Eugène Green : J’ai compris, très jeune enfant, que ce qui distingue l’homme des autres créatures animées, c’est le fait de posséder une langue. Mais l’idiome sonore employé par les Barbares n’en est pas une, pas plus que le « sabir » qu’on utilisait autrefois autour de la Méditerranée pour des rapports de commerce. La première étape de ma « quête » existentielle était donc de trouver une langue, et quand j’ai rencontré la langue française, j’ai su que c’était celle-là. Je me sens de plus en plus mal en France, à cause de l’évolution de la société (mais c’est un phénomène mondial) ; la langue française, en revanche, demeure une patrie solide, et c’est à partir d’elle que je crée.

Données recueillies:

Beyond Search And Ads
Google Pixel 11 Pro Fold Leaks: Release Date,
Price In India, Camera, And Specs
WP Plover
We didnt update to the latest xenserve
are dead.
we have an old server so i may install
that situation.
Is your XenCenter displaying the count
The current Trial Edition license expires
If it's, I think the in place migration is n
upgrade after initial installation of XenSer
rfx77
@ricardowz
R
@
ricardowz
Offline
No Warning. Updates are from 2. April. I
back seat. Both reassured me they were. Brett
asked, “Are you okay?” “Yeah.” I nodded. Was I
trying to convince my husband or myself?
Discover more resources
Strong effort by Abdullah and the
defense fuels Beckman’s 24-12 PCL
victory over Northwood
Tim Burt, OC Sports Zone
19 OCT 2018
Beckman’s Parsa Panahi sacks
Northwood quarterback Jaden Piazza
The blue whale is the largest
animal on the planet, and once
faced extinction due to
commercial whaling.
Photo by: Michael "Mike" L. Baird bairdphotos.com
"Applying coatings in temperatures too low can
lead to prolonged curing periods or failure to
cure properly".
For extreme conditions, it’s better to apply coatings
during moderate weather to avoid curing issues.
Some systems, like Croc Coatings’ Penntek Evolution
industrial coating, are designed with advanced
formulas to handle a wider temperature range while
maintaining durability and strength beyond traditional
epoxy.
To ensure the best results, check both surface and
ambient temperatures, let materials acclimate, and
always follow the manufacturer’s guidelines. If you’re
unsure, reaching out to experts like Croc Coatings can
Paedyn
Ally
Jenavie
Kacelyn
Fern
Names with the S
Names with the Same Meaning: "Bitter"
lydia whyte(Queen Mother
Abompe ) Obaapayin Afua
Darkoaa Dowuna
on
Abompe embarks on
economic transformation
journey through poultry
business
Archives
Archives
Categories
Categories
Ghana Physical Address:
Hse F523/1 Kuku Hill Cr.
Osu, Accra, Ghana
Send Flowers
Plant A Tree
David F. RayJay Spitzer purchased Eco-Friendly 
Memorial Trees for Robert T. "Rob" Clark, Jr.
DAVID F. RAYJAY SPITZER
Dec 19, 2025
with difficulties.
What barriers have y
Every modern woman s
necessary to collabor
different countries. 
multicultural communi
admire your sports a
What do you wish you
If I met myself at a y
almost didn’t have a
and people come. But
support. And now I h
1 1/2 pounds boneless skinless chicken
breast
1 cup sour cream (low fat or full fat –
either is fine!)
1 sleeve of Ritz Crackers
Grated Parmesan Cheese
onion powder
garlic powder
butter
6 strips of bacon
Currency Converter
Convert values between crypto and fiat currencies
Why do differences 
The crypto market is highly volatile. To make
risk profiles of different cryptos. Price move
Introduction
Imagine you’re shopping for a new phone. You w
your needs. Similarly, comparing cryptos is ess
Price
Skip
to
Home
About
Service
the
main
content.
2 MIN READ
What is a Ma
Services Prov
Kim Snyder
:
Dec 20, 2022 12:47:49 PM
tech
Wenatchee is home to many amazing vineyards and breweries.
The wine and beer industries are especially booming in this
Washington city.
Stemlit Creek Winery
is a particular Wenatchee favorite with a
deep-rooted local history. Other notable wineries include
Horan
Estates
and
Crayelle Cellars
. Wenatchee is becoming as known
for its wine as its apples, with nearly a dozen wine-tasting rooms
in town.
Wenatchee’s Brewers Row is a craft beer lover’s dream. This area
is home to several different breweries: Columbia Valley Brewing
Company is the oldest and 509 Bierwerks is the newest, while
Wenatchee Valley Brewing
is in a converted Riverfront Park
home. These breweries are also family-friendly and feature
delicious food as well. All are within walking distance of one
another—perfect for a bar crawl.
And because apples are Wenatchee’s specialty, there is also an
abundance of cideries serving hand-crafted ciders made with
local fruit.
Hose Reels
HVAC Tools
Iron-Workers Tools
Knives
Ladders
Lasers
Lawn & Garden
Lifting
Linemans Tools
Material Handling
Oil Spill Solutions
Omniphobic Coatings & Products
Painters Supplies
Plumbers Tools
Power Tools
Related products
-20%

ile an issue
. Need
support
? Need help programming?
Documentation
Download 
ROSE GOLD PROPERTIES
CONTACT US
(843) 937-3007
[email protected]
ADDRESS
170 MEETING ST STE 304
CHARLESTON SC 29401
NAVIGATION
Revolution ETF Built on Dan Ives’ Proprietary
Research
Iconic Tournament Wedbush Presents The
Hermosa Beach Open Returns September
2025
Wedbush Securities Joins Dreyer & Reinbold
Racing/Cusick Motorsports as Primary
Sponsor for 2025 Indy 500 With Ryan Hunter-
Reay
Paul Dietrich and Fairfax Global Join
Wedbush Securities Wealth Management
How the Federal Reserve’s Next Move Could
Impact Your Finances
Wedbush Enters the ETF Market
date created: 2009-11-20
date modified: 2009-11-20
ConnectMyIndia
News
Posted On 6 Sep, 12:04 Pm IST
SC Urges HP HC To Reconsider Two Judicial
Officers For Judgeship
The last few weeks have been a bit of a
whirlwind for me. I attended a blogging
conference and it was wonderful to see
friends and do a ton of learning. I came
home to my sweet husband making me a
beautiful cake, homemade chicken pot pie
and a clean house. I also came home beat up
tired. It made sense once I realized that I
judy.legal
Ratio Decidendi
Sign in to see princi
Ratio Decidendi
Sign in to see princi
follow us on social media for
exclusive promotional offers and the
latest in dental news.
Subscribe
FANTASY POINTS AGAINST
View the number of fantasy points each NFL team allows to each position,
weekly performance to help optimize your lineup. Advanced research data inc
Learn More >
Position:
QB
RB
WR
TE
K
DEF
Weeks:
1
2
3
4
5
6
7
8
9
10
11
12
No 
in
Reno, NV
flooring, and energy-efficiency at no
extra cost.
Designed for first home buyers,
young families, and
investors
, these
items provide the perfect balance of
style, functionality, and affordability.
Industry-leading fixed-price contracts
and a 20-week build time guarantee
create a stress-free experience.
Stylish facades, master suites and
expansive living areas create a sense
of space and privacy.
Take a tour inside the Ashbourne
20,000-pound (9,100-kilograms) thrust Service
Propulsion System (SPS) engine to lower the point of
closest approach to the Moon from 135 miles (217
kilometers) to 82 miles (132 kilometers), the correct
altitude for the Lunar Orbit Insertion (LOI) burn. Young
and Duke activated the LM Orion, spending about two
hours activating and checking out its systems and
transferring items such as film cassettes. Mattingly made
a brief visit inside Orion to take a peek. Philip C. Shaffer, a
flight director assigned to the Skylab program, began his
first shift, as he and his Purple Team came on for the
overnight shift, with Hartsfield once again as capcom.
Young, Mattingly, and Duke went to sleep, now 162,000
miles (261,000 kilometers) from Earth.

CONSIGNE ::
Recopiez sans rien changer, dans le texte sur la langue française, tout le passage qui va de « Eugène Green : J’ai » jusqu'à « que je crée. ».

CORRIGÉ ::
Eugène Green : J’ai compris, très jeune enfant, que ce qui distingue l’homme des autres créatures animées, c’est le fait de posséder une langue. Mais l’idiome sonore employé par les Barbares n’en est pas une, pas plus que le « sabir » qu’on utilisait autrefois autour de la Méditerranée pour des rapports de commerce. La première étape de ma « quête » existentielle était donc de trouver une langue, et quand j’ai rencontré la langue française, j’ai su que c’était celle-là. Je me sens de plus en plus mal en France, à cause de l’évolution de la société (mais c’est un phénomène mondial) ; la langue française, en revanche, demeure une patrie solide, et c’est à partir d’elle que je crée.